El invierno trae consigo días de baja visibilidad, carreteras resbaladizas y cambios bruscos de temperatura. Conducir bajo estas condiciones requiere atención, planificación y algunos ajustes en los hábitos al volante.
A continuación, te compartimos claves prácticas para viajar con seguridad, proteger tu vehículo y cuidar a los demás.
🧊 Antes de salir
1. Revisá las luces: Asegurate de que todas las luces funcionen correctamente: delanteras, traseras, intermitentes y antiniebla.
2. Limpia parabrisas y escobillas: Comprobá que los limpiaparabrisas estén en buen estado.
3. Neumáticos en buen estado: Controlá presión y profundidad del dibujo. Los neumáticos con desgaste o baja presión reducen la adherencia y aumentan el riesgo de accidentes.
4. Batería y sistemas del auto: El frío puede afectar la batería y el motor. Verificá el nivel de aceite, anticongelante y líquido de frenos.

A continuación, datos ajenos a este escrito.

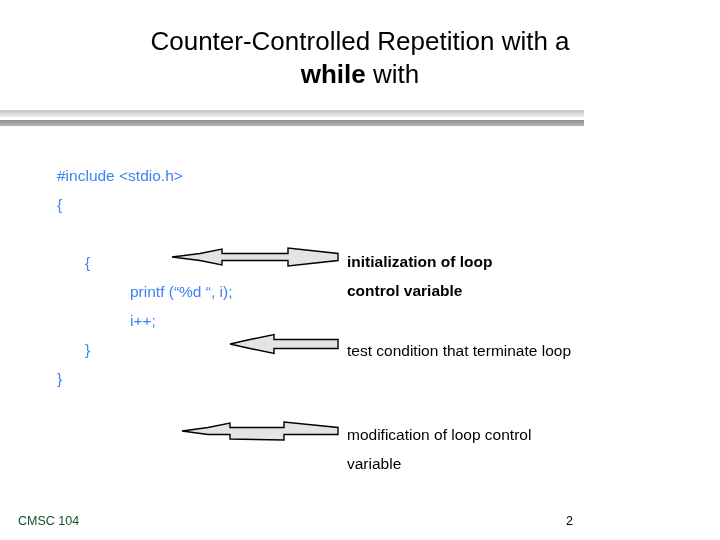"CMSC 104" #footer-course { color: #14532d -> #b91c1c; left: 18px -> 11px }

5. Planificá la ruta: Evitá rutas que estén bajo alerta por niebla intensa.
🌫 Durante el viaje
1. Encendé luces bajas y antiniebla: Las luces altas reflejan la niebla y disminuyen la visibilidad.
2. Reducí la velocidad: Adaptá tu velocidad a las condiciones de la ruta. Frenar de golpe puede causar derrapes.
3. Aumentá la distancia de seguridad: Mantener más metros con el vehículo de adelante permite reaccionar a tiempo ante imprevistos.
4. Evita distracciones: Teléfono, radio o comer mientras manejás incrementan el riesgo. En condiciones adversas, la concentración es clave.
5. Frenado progresivo: En superficies resbaladizas, frená suavemente y anticipá los movimientos.
6. Cuidado con los cambios bruscos de carril: Movimientos inesperados en calzada húmeda pueden provocar pérdida de control.
7. Atención a señales y marcas viales: La niebla puede ocultarlas. Conducí atento a las referencias de la ruta y al borde del camino.
❄️ Tips adicionales para días de frío extremo sobre todo si estas fuera de nuestro país y puede llegar a nevar:
• Llevá mantas, agua y un cargador de teléfono portátil por cualquier eventualidad.
• Mantené combustible suficiente: nunca está de más tener el tanque por encima de la mitad en viajes largos.
• Evitá maniobras riesgosas como sobrepasos en curvas con niebla o hielo.
• Conducí con guantes finos que permitan buena sensibilidad al volante.
Conducir seguro en invierno no solo protege tu integridad, sino también la de tus pasajeros y otros conductores. Adoptar hábitos simples pero constantes puede marcar la diferencia entre un viaje tranquilo y un accidente.